The moment Ray Davies got John Lennon back for a brutal insult: “That’s typical”
It took a couple of years, but Ray Davies, in his own unassuming way, managed to take a revenge swipe at John Lennon in a wholly creative way.
Such duelling was first sparked back in August 1964. At the time, there were three artists leading the way for the British invasion. Dusty Springfield had scored a smash on both sides of the Atlantic with ‘I Only Want to Be with You’, and Eric Burdon’s haunting croon had pushed their cover of ‘The House of the Rising Sun’ to number one on both UK and US charts only the previous month.
However, one little Merseybeat group’s TV debut on The Ed Sullivan Show truly unleashed the Anglo-hijack of the Billboard Hot 100.
In the summer of 1964, The Beatles were the biggest band on the planet. Their global conquest was swift. Little over a year since ‘She Loves You’ took the Western pop world by storm, the Fab Four couldn’t stop dropping hit after hit with dizzying pace, pulled from the Liverpool and Hamburg clubs to shows in Hong Kong and Australia, and A Hard Day’s Night was playing out in movie theatres around the world. Any band playing support to such a pop heavyweight would be nervous.

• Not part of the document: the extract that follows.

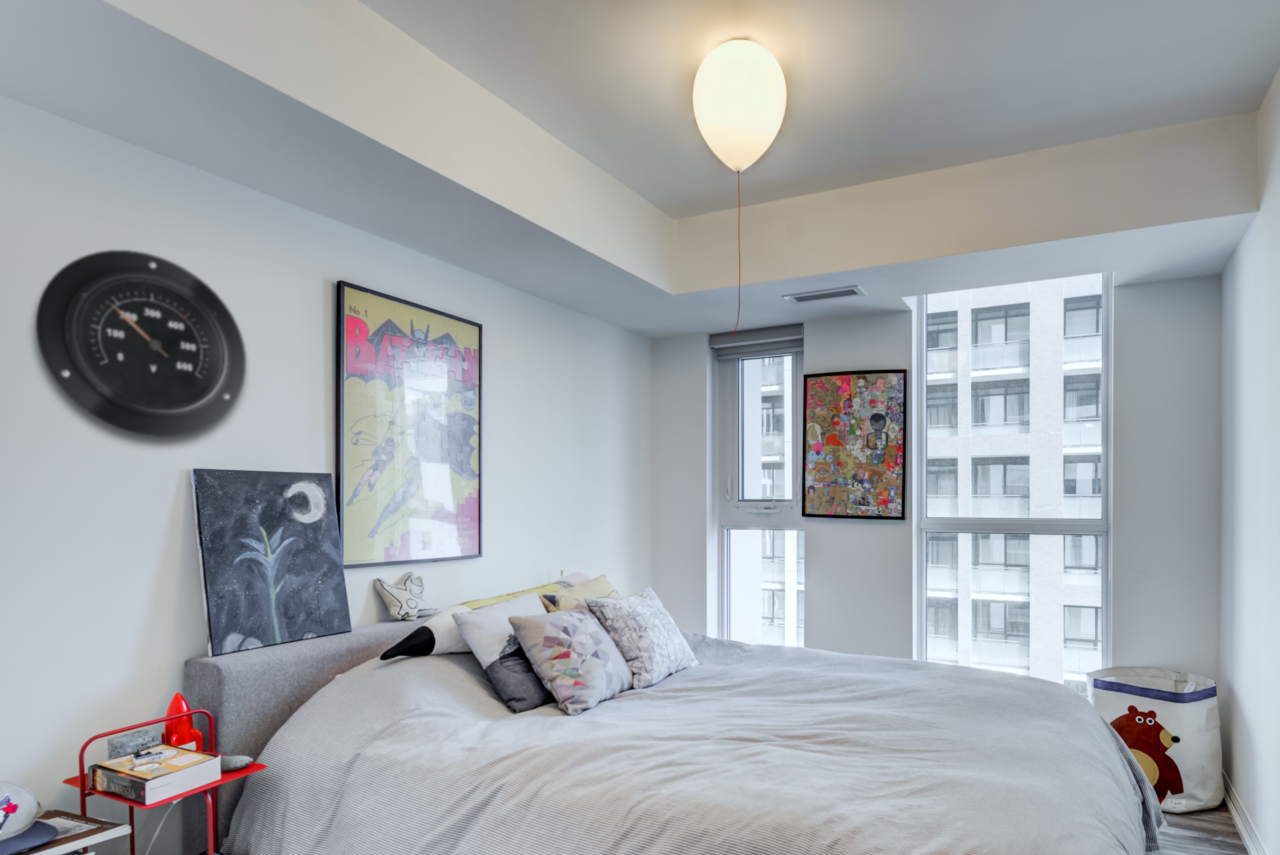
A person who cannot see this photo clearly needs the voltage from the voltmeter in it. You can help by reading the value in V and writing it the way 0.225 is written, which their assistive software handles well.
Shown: 180
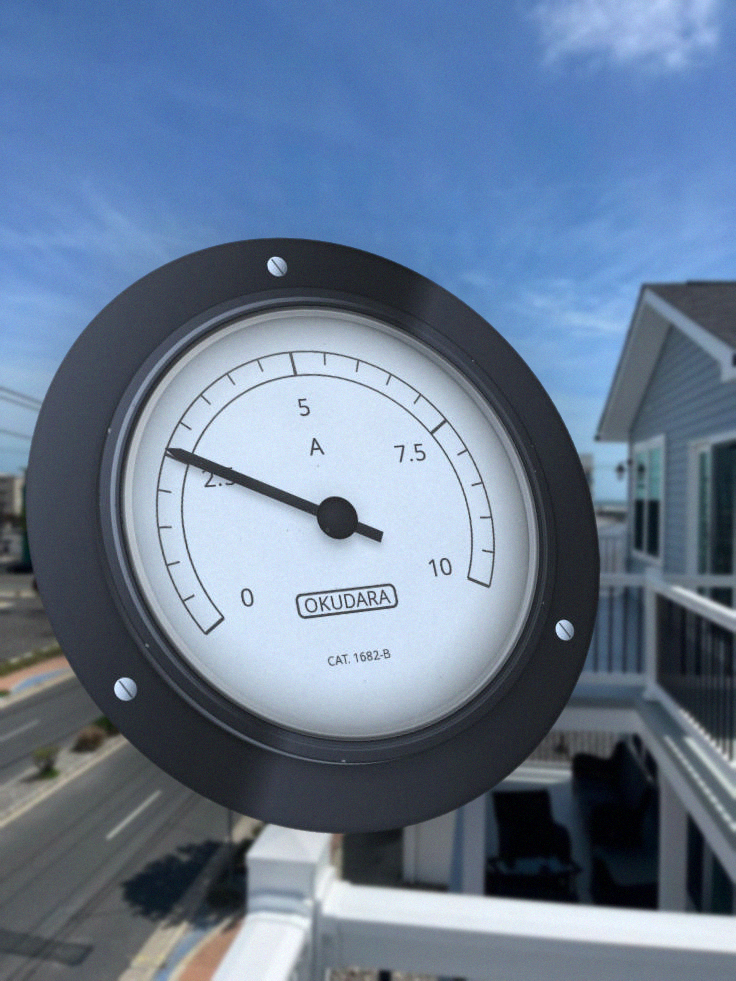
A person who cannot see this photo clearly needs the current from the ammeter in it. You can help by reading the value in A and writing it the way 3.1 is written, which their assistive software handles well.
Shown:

The Kinks were such a group. By August 2nd, the North London beat group only counted two non-charting singles under their belt, with ‘You Really Got Me’ just two days away from release. As far as the rest of the swinging music world was concerned, The Kinks were just another pop group cutting their teeth on the old R&B songbook. Yet, Davies and the lads were booked to open for The Beatles at Bournemouth’s Gaumont Cinema as part of their Summer 1964 UK Tour, inviting a sharp quip from the ever acerbic Lennon while crossing paths backstage.
“Oh, by the way, lads, good luck,” Davies recalled Lennon remarking. “And if you forget your songs, you can borrow some of ours.”
It’s an arrogant and cutting jibe that reeks of Lennon, in all his confidence and insecurity. By all accounts, bad blood had stuck between the two from then, although feelings seemed to be tempered years later when reflecting on the prickly encounter. “Well, yeah, but that’s typical,” he mused in 1996 on The Dini Petty Show.
“Musicians are like that. You know, musicians have got the right to be unkind to one another… And we didn’t mind because our record went to be number one. It knocked their record off the charts.”
Ray Davies
Have that. He bid his time, but July 1966 saw The Kinks’ ‘Sunny Afternoon’ shove The Beatles’ ‘Paperback Writer’ off the number one spot. To be fair, the Fab Four counted bucketloads of chart toppers at that point and long after, but such small wins must have soothed Davies’ long-standing Gaumont grudge.
The Kinks frontman must have laughed again the following February, when the ‘Strawberry Fields Forever’ / ‘Penny Lane’ double A-side was kept from number one by Engelbert Humperdinck’s drippy ‘Release Me’ ballad, cutting their nearly four-year consecutive chart-topping streak.